_WHAT NEEDS TO BE DONE:_ The following data has a line with "बिहार से तैयार" and a line with "लिया हिस्सा।". Write out exactly those lines and all the lines between them.
····················
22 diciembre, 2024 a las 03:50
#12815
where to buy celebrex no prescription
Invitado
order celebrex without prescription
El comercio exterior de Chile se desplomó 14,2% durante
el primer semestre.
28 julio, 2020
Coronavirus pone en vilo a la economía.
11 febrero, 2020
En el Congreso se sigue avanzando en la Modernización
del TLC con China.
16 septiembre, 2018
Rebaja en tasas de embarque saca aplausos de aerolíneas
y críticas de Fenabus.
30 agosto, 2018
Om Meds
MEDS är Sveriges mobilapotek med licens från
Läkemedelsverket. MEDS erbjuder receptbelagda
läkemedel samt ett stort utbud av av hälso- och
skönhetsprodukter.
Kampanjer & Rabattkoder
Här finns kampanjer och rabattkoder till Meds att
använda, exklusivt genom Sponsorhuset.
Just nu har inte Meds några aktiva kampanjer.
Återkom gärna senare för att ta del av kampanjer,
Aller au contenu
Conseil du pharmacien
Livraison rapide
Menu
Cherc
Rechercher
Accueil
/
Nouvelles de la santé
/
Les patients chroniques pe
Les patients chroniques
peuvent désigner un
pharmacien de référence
····················
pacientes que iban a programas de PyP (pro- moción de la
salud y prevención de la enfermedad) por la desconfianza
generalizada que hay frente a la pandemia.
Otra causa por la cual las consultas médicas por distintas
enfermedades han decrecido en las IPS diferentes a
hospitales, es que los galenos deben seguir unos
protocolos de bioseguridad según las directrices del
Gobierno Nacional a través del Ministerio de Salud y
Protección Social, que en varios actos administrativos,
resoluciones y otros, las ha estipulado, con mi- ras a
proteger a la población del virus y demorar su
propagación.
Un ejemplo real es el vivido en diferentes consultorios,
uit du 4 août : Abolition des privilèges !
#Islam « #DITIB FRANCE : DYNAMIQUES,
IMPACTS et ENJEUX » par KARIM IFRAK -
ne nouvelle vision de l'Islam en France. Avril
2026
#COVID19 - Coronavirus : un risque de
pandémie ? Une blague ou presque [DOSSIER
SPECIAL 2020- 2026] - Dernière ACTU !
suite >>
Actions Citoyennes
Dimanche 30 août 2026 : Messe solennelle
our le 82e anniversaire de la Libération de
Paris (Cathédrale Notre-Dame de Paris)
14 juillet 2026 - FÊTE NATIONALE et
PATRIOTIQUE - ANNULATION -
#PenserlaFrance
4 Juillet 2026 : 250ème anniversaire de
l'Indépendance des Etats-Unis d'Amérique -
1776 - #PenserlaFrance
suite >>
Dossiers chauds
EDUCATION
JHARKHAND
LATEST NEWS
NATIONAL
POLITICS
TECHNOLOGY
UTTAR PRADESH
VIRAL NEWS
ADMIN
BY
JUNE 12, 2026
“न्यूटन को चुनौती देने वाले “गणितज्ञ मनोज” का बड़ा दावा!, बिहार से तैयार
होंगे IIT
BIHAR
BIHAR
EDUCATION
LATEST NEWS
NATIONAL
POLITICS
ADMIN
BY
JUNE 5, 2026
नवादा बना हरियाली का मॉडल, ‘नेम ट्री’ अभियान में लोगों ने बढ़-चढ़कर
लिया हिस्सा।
····················
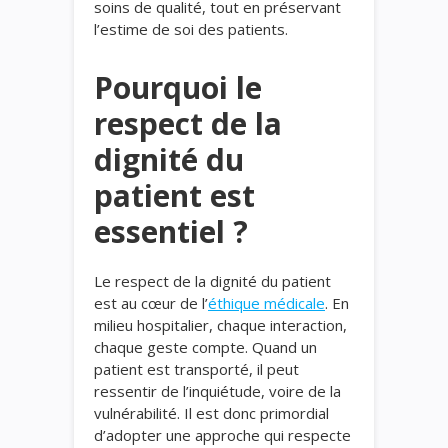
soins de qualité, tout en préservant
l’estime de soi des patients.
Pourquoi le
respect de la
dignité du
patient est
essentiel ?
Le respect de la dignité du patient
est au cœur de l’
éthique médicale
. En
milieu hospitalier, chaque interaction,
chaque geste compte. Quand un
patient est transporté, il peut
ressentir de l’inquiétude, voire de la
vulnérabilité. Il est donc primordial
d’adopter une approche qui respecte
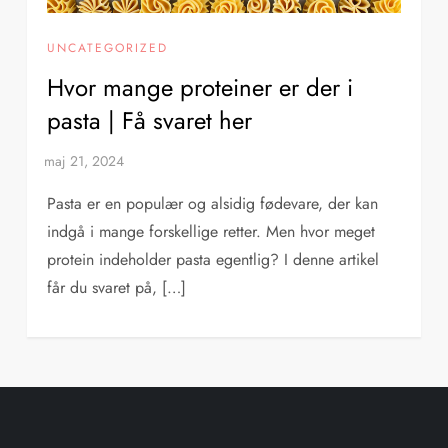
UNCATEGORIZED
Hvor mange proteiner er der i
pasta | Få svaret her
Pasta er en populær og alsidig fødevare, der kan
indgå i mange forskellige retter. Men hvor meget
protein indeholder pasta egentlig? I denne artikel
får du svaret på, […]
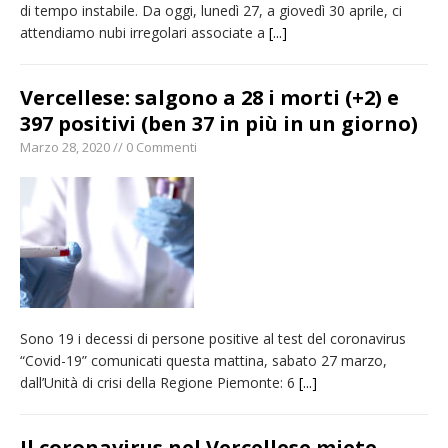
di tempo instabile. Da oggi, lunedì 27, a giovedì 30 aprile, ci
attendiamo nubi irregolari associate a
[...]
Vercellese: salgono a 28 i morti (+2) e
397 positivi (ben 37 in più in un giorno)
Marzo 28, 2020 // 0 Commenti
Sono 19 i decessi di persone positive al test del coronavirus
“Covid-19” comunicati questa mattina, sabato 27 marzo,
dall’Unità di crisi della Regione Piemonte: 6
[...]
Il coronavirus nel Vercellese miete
····················
_OUTPUT BELOW:_
“न्यूटन को चुनौती देने वाले “गणितज्ञ मनोज” का बड़ा दावा!, बिहार से तैयार
होंगे IIT
BIHAR
BIHAR
EDUCATION
LATEST NEWS
NATIONAL
POLITICS
ADMIN
BY
JUNE 5, 2026
नवादा बना हरियाली का मॉडल, ‘नेम ट्री’ अभियान में लोगों ने बढ़-चढ़कर
लिया हिस्सा।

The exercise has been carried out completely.